M. K., age 48, Ireland:  FIBROMA


THE PENDULOUS GROWTHS upon the right side of this patient's head, and a number of small and soft tumors on various parts of the body, were congenital. During childhood, and even until thirty years of age, the tumor of the scalp steadily increased in size, from year to year. Since coming to this country, sixteen years ago, patient thinks there has been no permanent change. Patient suffers more inconvenience from the weight of the tumor in summer than in winter. When exposed to a low temperature in winter, the lax tissue becomes icy cold, but have never been at all benumbed. About five years ago, while at work, a shovelful of gravel was accidentally thrown against the right side of his head, on account of which accident he entered Bellevue Hospital, April 1874. The growth was injured, several slight wounds continued to discharge, and an attack of erysipelas (St. Anthony's fire) supervened. Since then he has been employed in hospital and has suffered again from erysipelas, to which affection he seems unusually prone. The treatment of fibroma is not imperative, as the affection occasions no discomfort.

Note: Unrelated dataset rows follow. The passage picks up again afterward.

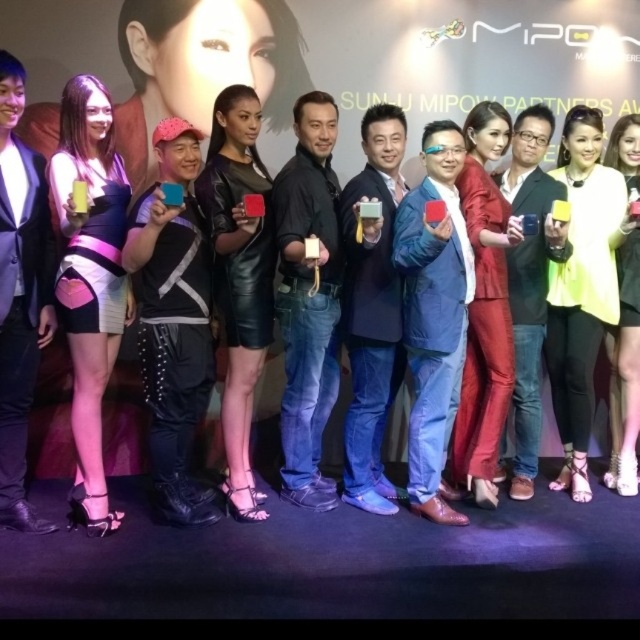
You are a photographer at the event and need to capture a photo where both the black leather jacket at center and the matte black phone at center are visible. Based on their positions, which object should you ensure is placed to the left in your frame?

The black leather jacket at center should be placed to the left in your frame since it is positioned on the left side of the matte black phone at center.

You are a photographer at the event and need to ensure that both the black leather jacket at center and the matte black phone at center are clearly visible in your photo. Given their sizes, which object might require you to adjust your camera angle to avoid being too small in the frame?

The black leather jacket at center is not as tall as the matte black phone at center, so the black leather jacket at center might require adjusting the camera angle to avoid appearing too small in the frame.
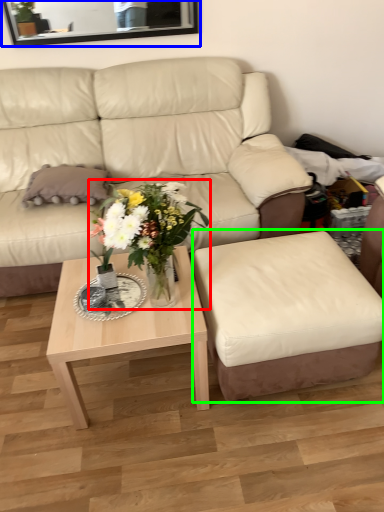
Question: Which object is the closest to the houseplant (highlighted by a red box)? Choose among these: mirror (highlighted by a blue box) or swivel chair (highlighted by a green box).

Choices:
 (A) mirror
 (B) swivel chair

Answer: (B)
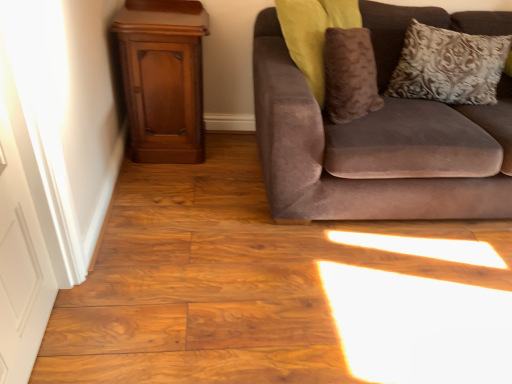
Question: Is mahogany wood dresser at left wider than silver textured pillow at upper right?

Choices:
 (A) no
 (B) yes

Answer: (B)

Question: Is mahogany wood dresser at left smaller than silver textured pillow at upper right?

Choices:
 (A) no
 (B) yes

Answer: (A)

Question: Does mahogany wood dresser at left appear on the left side of silver textured pillow at upper right?

Choices:
 (A) yes
 (B) no

Answer: (A)

Question: Considering the relative positions of mahogany wood dresser at left and silver textured pillow at upper right in the image provided, is mahogany wood dresser at left to the right of silver textured pillow at upper right from the viewer's perspective?

Choices:
 (A) no
 (B) yes

Answer: (A)

Question: From the image's perspective, does mahogany wood dresser at left appear lower than silver textured pillow at upper right?

Choices:
 (A) yes
 (B) no

Answer: (A)

Question: Considering the relative positions of suede couch at right and silver textured pillow at upper right in the image provided, is suede couch at right to the left or to the right of silver textured pillow at upper right?

Choices:
 (A) left
 (B) right

Answer: (A)

Question: From a real-world perspective, is suede couch at right positioned above or below silver textured pillow at upper right?

Choices:
 (A) below
 (B) above

Answer: (A)

Question: Considering the positions of suede couch at right and silver textured pillow at upper right in the image, is suede couch at right taller or shorter than silver textured pillow at upper right?

Choices:
 (A) tall
 (B) short

Answer: (A)

Question: Relative to silver textured pillow at upper right, is suede couch at right in front or behind?

Choices:
 (A) behind
 (B) front

Answer: (B)

Question: From their relative heights in the image, would you say mahogany wood dresser at left is taller or shorter than white painted wood door at left?

Choices:
 (A) short
 (B) tall

Answer: (A)

Question: In terms of width, does mahogany wood dresser at left look wider or thinner when compared to white painted wood door at left?

Choices:
 (A) wide
 (B) thin

Answer: (A)

Question: In the image, is mahogany wood dresser at left positioned in front of or behind white painted wood door at left?

Choices:
 (A) front
 (B) behind

Answer: (B)

Question: Based on their positions, is mahogany wood dresser at left located to the left or right of white painted wood door at left?

Choices:
 (A) right
 (B) left

Answer: (A)

Question: Is point (190, 21) positioned closer to the camera than point (403, 173)?

Choices:
 (A) farther
 (B) closer

Answer: (A)

Question: From a real-world perspective, relative to suede couch at right, is mahogany wood dresser at left vertically above or below?

Choices:
 (A) below
 (B) above

Answer: (A)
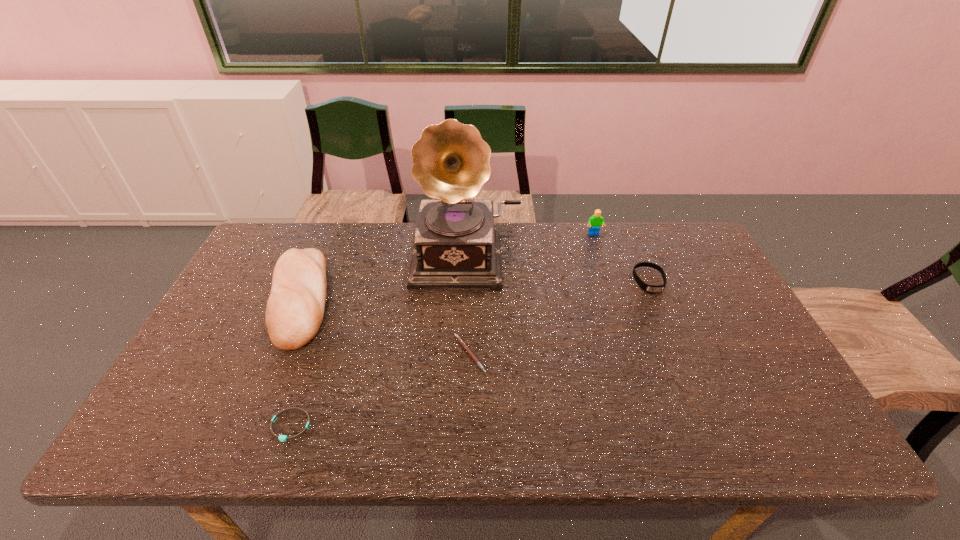
The height and width of the screenshot is (540, 960). Find the location of `vacant area that lies between the pen and the nearer wristband`. vacant area that lies between the pen and the nearer wristband is located at coordinates (380, 390).

Image resolution: width=960 pixels, height=540 pixels. I want to click on free spot between the nearer wristband and the second object from right to left, so click(x=443, y=330).

Locate an element on the screen. The image size is (960, 540). free point between the pen and the shortest object is located at coordinates (380, 390).

Point out which object is positioned as the second nearest to the fifth tallest object. Please provide its 2D coordinates. Your answer should be formatted as a tuple, i.e. [(x, y)], where the tuple contains the x and y coordinates of a point satisfying the conditions above.

[(282, 438)]

Identify which object is the fifth nearest to the shortest object. Please provide its 2D coordinates. Your answer should be formatted as a tuple, i.e. [(x, y)], where the tuple contains the x and y coordinates of a point satisfying the conditions above.

[(596, 220)]

Locate an element on the screen. blank space that satisfies the following two spatial constraints: 1. at the nib of the pen; 2. on the buckle of the nearer wristband is located at coordinates (468, 426).

Where is `free location that satisfies the following two spatial constraints: 1. on the display of the rightmost object; 2. at the nib of the pen`? This screenshot has height=540, width=960. free location that satisfies the following two spatial constraints: 1. on the display of the rightmost object; 2. at the nib of the pen is located at coordinates (680, 354).

Where is `free space that satisfies the following two spatial constraints: 1. on the face of the second object from right to left; 2. at the nib of the pen`? The image size is (960, 540). free space that satisfies the following two spatial constraints: 1. on the face of the second object from right to left; 2. at the nib of the pen is located at coordinates (633, 354).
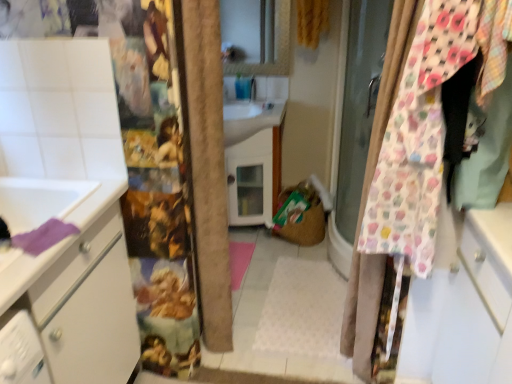
Question: Is floral fabric curtain at right, marked as the second curtain in a top-to-bottom arrangement, oriented away from white glossy sink at center?

Choices:
 (A) yes
 (B) no

Answer: (B)

Question: Considering the relative positions of floral fabric curtain at right, the second curtain when ordered from back to front, and white glossy sink at center in the image provided, is floral fabric curtain at right, the second curtain when ordered from back to front, to the right of white glossy sink at center from the viewer's perspective?

Choices:
 (A) no
 (B) yes

Answer: (B)

Question: Is floral fabric curtain at right, the first curtain from the front, thinner than white glossy sink at center?

Choices:
 (A) no
 (B) yes

Answer: (B)

Question: Is floral fabric curtain at right, placed as the first curtain when sorted from bottom to top, to the left of white glossy sink at center from the viewer's perspective?

Choices:
 (A) no
 (B) yes

Answer: (A)

Question: Is floral fabric curtain at right, the first curtain from the front, closer to the viewer compared to white glossy sink at center?

Choices:
 (A) no
 (B) yes

Answer: (B)

Question: From the image's perspective, relative to floral fabric curtain at right, the second curtain when ordered from back to front, is yellow textured curtain at upper center, the first curtain viewed from the back, above or below?

Choices:
 (A) above
 (B) below

Answer: (A)

Question: In terms of width, does yellow textured curtain at upper center, which appears as the 2th curtain when viewed from the front, look wider or thinner when compared to floral fabric curtain at right, the second curtain when ordered from back to front?

Choices:
 (A) wide
 (B) thin

Answer: (A)

Question: In terms of height, does yellow textured curtain at upper center, the 2th curtain from the bottom, look taller or shorter compared to floral fabric curtain at right, marked as the second curtain in a top-to-bottom arrangement?

Choices:
 (A) tall
 (B) short

Answer: (B)

Question: Is yellow textured curtain at upper center, the 2th curtain from the bottom, spatially inside floral fabric curtain at right, marked as the second curtain in a top-to-bottom arrangement, or outside of it?

Choices:
 (A) inside
 (B) outside

Answer: (B)

Question: Would you say floral fabric curtain at right, placed as the first curtain when sorted from bottom to top, is inside or outside white glossy sink at center?

Choices:
 (A) outside
 (B) inside

Answer: (A)

Question: Relative to white glossy sink at center, is floral fabric curtain at right, marked as the second curtain in a top-to-bottom arrangement, in front or behind?

Choices:
 (A) front
 (B) behind

Answer: (A)

Question: Considering the positions of point (389, 211) and point (224, 142), is point (389, 211) closer or farther from the camera than point (224, 142)?

Choices:
 (A) farther
 (B) closer

Answer: (B)

Question: From the image's perspective, relative to white glossy sink at center, is floral fabric curtain at right, the second curtain when ordered from back to front, above or below?

Choices:
 (A) below
 (B) above

Answer: (A)

Question: From a real-world perspective, is white glossy sink at center above or below floral fabric curtain at right, placed as the first curtain when sorted from bottom to top?

Choices:
 (A) above
 (B) below

Answer: (B)

Question: From their relative heights in the image, would you say white glossy sink at center is taller or shorter than floral fabric curtain at right, the second curtain when ordered from back to front?

Choices:
 (A) short
 (B) tall

Answer: (A)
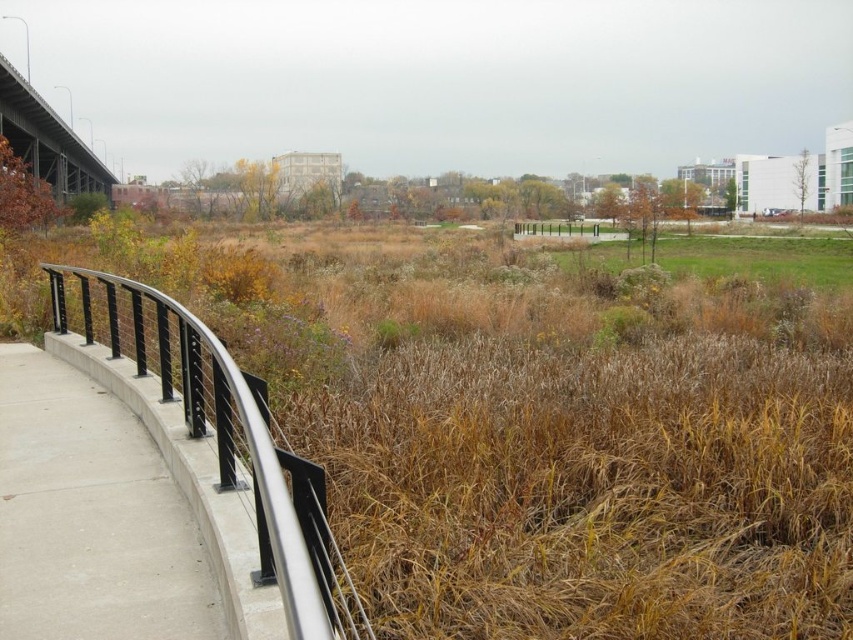
Can you confirm if green grass at center is thinner than concrete bridge at upper left?

Correct, green grass at center's width is less than concrete bridge at upper left's.

Measure the distance between point (618, 260) and camera.

34.19 meters

The height and width of the screenshot is (640, 853). Find the location of `green grass at center`. green grass at center is located at coordinates (723, 257).

Is brown dry grass at center taller than concrete bridge at upper left?

No, brown dry grass at center is not taller than concrete bridge at upper left.

Between point (410, 529) and point (80, 177), which one is positioned behind?

The point (80, 177) is more distant.

Where is `brown dry grass at center`? The width and height of the screenshot is (853, 640). brown dry grass at center is located at coordinates (546, 422).

Can you confirm if brown dry grass at center is shorter than concrete at left?

No, brown dry grass at center is not shorter than concrete at left.

Which is behind, point (796, 320) or point (102, 538)?

The point (796, 320) is behind.

Describe the element at coordinates (546, 422) in the screenshot. The image size is (853, 640). I see `brown dry grass at center` at that location.

Identify the location of brown dry grass at center. The image size is (853, 640). (546, 422).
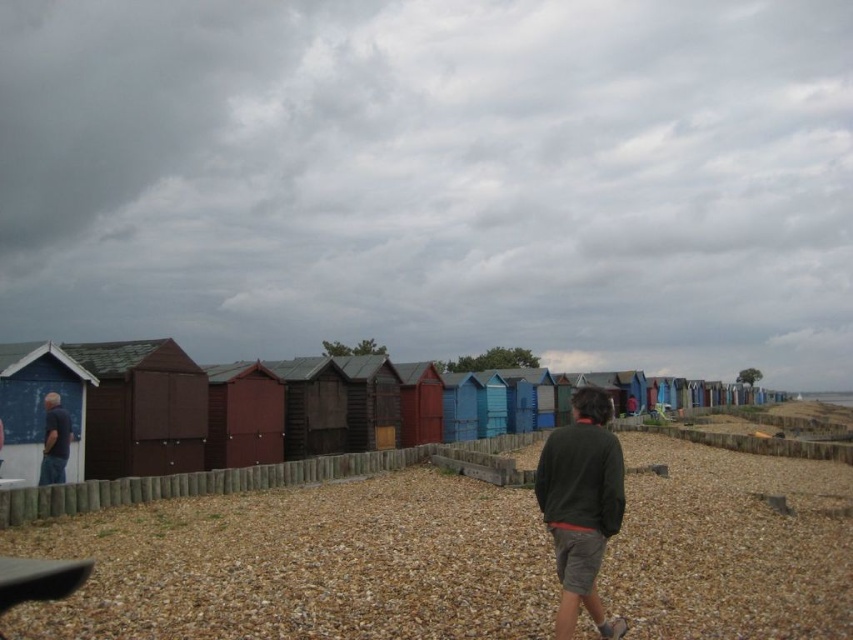
Does brown wooden beach huts at left have a lesser height compared to matte blue shirt at left?

Yes, brown wooden beach huts at left is shorter than matte blue shirt at left.

Who is taller, brown wooden beach huts at left or matte blue shirt at left?

matte blue shirt at left

Locate an element on the screen. The width and height of the screenshot is (853, 640). brown wooden beach huts at left is located at coordinates (305, 564).

Consider the image. Can you confirm if cloudy sky at upper center is thinner than brown wooden beach huts at left?

Incorrect, cloudy sky at upper center's width is not less than brown wooden beach huts at left's.

Does cloudy sky at upper center have a smaller size compared to brown wooden beach huts at left?

Incorrect, cloudy sky at upper center is not smaller in size than brown wooden beach huts at left.

Measure the distance between cloudy sky at upper center and camera.

cloudy sky at upper center and camera are 105.03 meters apart.

What are the coordinates of `cloudy sky at upper center` in the screenshot? It's located at (434, 179).

Between point (230, 500) and point (602, 440), which one is positioned in front?

Positioned in front is point (602, 440).

Can you confirm if brown wooden beach huts at left is positioned to the right of dark green sweater at center?

Yes, brown wooden beach huts at left is to the right of dark green sweater at center.

Find the location of a particular element. This screenshot has height=640, width=853. brown wooden beach huts at left is located at coordinates (305, 564).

After Papa saw him, he said, "You think
I'm gonna let you marry that! My God,
he's a freak; you want your kids to look like him?
You'd mark them lookin' at that nine months.
It'd turn your baby's head to a mess like his."
"But if you only look at half his face,
I said, "it don't look bad at all."

You can guess the things that didn't happen
in their lives—or wish them generous biographies
they could never have known, perfect
and plummet-measured in chiseled proportions.
The facts, however, are these:
the objects he would never have:
drawers filled with linens and small bags
of cedar shavings, aprons on kitchen nails,
rolling pins, boxes of Mason jars, tops
and string: and all the bile that she
would wash upon the life she got,
her father's, husband's—perhaps her son's.

But does such guessing chronicle a true history?
Can  fact be in what would not be,
or data discerned in silver salts
and visage alone? Little more, I'd guess,
than truth in the random dictates
of our naked flesh. What then does the eye
but the lures of attraction,
the centuries of swollen sentiment,
the mudden layers and all their wiggling fossils
of culture and prejudice see?

Consider what she said,
and with your hand
or a bit of paper
bisect his face,
cover the growth,
imagine you never saw it.
Then consider who you see.
Could this not be—and be as true—
were we again making histories
and crystaling with conjecture a face,
Michael Knightly,
Victorian essayist, Carlyle's friend and rival,
whose Fumus Fugiens is still read to remind
our vanity how close sits the skull,
how grand grows the worm;
or Matthew King,
American poet, who with Whitman
shaped our visions and voices,
whose "Brown Pindarics" would not elegize
but stood him only at the gallows
but like youthful Aristokleidas:
O Columbia! It is your blood in him.
He merits songs' jubilation,
and so I send him honey,
white milk, the music of forest flutes.
Live now, John Brown,
superior and in glory,
forever in Kleo's grace;
or even yet,
Maurice-Gustave Kahn,
the "Enigmatic Impressionist"—
and in his famed smock, as well!
Cézanne's dearest friend,
whose money helped them all,
who said of art, "It's dilemma
and delusion. I paint impressions,
guesses—nothing the eye can see."

So what do all these fictions of a small fact,
a few fading inches by a few fading inches,
mean? It is a false validity alone
George Fox's words and my lines give to the first.

Can I be so certain where fibroma took him
or into what cedared and richly scented,
what top-spinning warmth, he was already accustomed?

Kahn said, Forget truth. And Knightly said,
Reality is as shifting as smoke in a dream. King said,
Whatever the heart reads is real. Michael Keane
looked out with his single eye and said,
It could have been a different life.